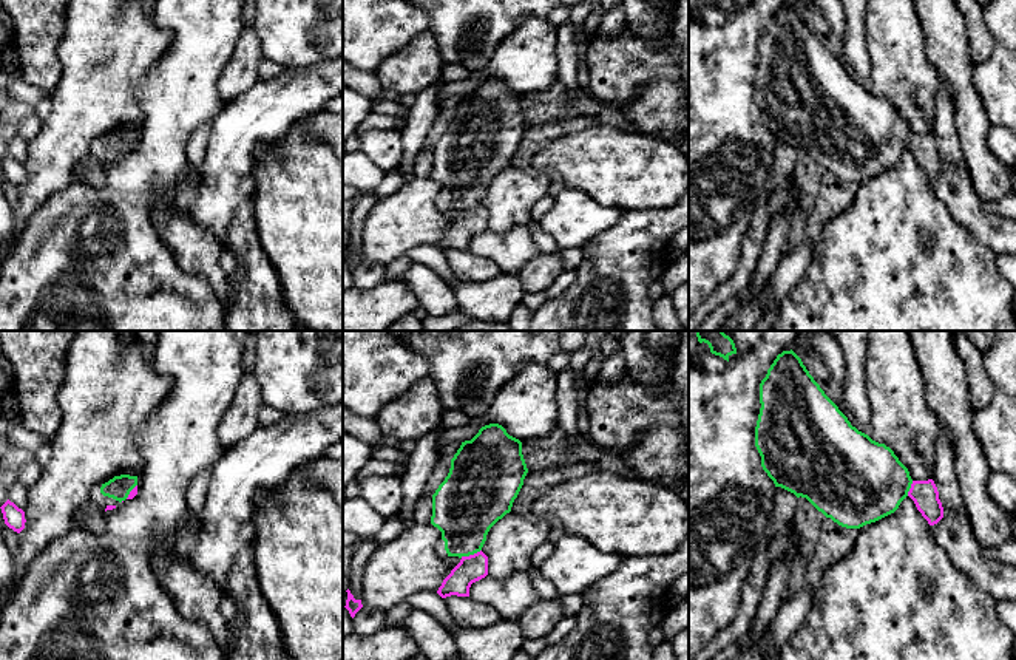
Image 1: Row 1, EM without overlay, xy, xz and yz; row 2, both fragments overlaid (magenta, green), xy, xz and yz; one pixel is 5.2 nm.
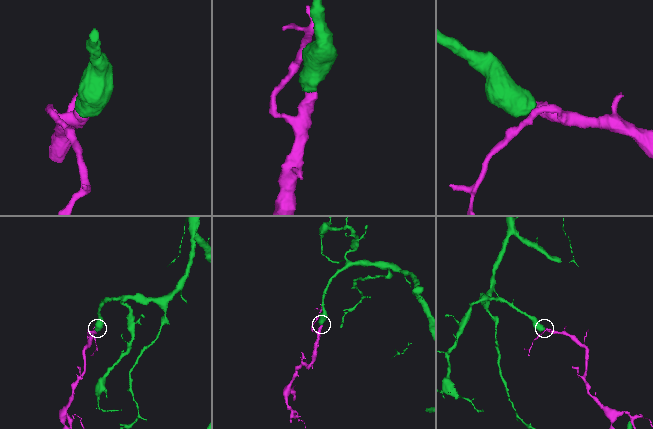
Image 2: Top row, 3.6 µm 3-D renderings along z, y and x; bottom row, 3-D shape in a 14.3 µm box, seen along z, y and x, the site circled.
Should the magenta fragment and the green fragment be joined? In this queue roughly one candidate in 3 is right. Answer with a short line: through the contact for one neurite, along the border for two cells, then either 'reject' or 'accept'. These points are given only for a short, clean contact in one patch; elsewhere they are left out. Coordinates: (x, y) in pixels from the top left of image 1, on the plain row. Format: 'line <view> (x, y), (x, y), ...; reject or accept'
line xz (470, 223), (470, 209), (465, 195), (465, 161); accept

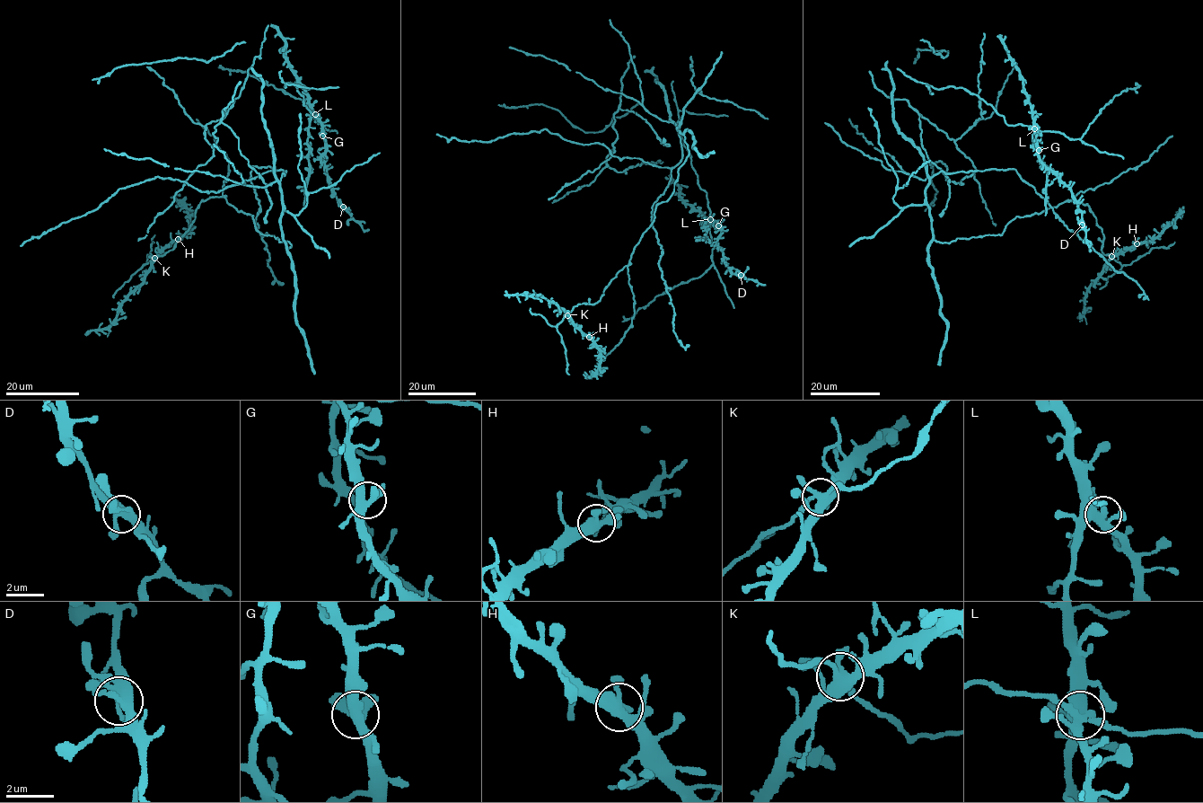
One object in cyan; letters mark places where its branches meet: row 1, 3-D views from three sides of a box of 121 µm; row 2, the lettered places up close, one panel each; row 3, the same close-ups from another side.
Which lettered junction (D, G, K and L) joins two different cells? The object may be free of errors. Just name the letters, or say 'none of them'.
K

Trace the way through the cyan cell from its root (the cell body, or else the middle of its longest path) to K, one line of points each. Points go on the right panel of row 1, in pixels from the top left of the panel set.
K: (926, 171), (936, 242), (1002, 233), (1018, 216), (1074, 200), (1089, 207), (1102, 251), (1111, 256)

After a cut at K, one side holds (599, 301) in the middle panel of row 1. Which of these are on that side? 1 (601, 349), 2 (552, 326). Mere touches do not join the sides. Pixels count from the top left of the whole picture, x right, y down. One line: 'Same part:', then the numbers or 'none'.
Same part: 2

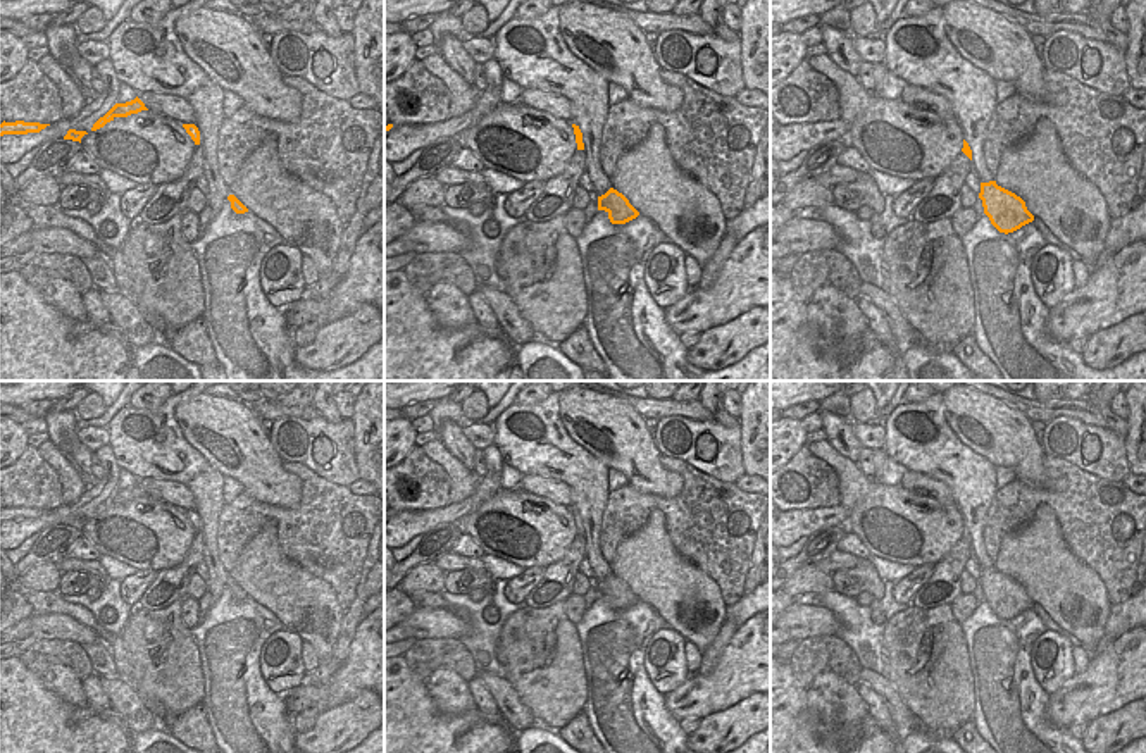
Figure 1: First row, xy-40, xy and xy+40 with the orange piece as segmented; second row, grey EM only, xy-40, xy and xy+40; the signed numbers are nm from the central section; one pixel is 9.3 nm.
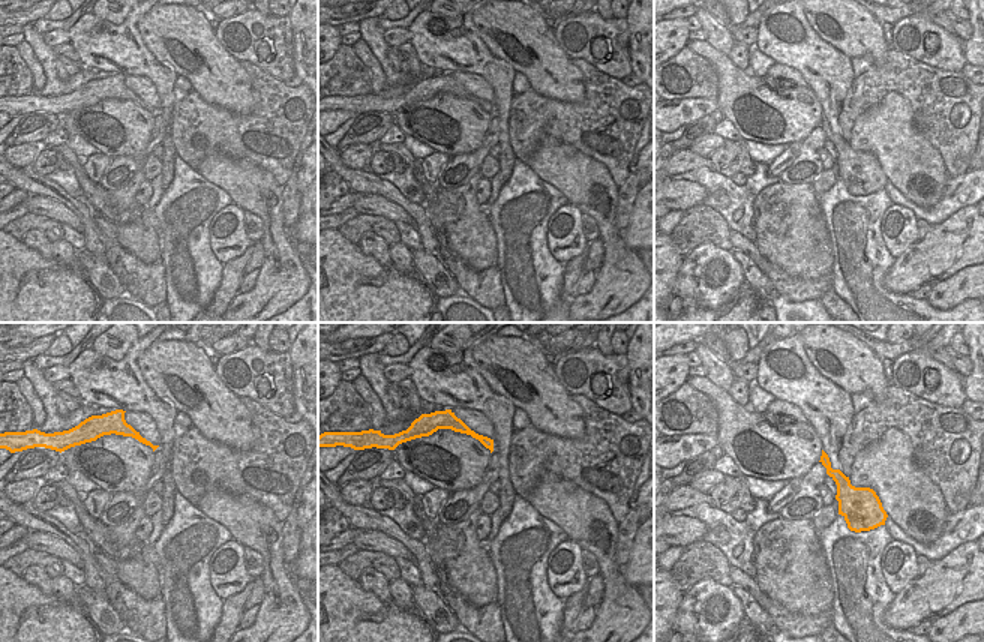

+ + + + +

REQUIRED ACTION
Please set down the lines from the one with "One object in" to the end of the entries above, exactly as they are, and drop every picture.

ANSWER TO THE PROBLEM
One object in cyan; letters mark places where its branches meet: row 1, 3-D views from three sides of a box of 121 µm; row 2, the lettered places up close, one panel each; row 3, the same close-ups from another side.
Which lettered junction (D, G, K and L) joins two different cells? The object may be free of errors. Just name the letters, or say 'none of them'.
K

Trace the way through the cyan cell from its root (the cell body, or else the middle of its longest path) to K, one line of points each. Points go on the right panel of row 1, in pixels from the top left of the panel set.
K: (926, 171), (936, 242), (1002, 233), (1018, 216), (1074, 200), (1089, 207), (1102, 251), (1111, 256)

After a cut at K, one side holds (599, 301) in the middle panel of row 1. Which of these are on that side? 1 (601, 349), 2 (552, 326). Mere touches do not join the sides. Pixels count from the top left of the whole picture, x right, y down. One line: 'Same part:', then the numbers or 'none'.
Same part: 2

Figure 1: First row, xy-40, xy and xy+40 with the orange piece as segmented; second row, grey EM only, xy-40, xy and xy+40; the signed numbers are nm from the central section; one pixel is 9.3 nm.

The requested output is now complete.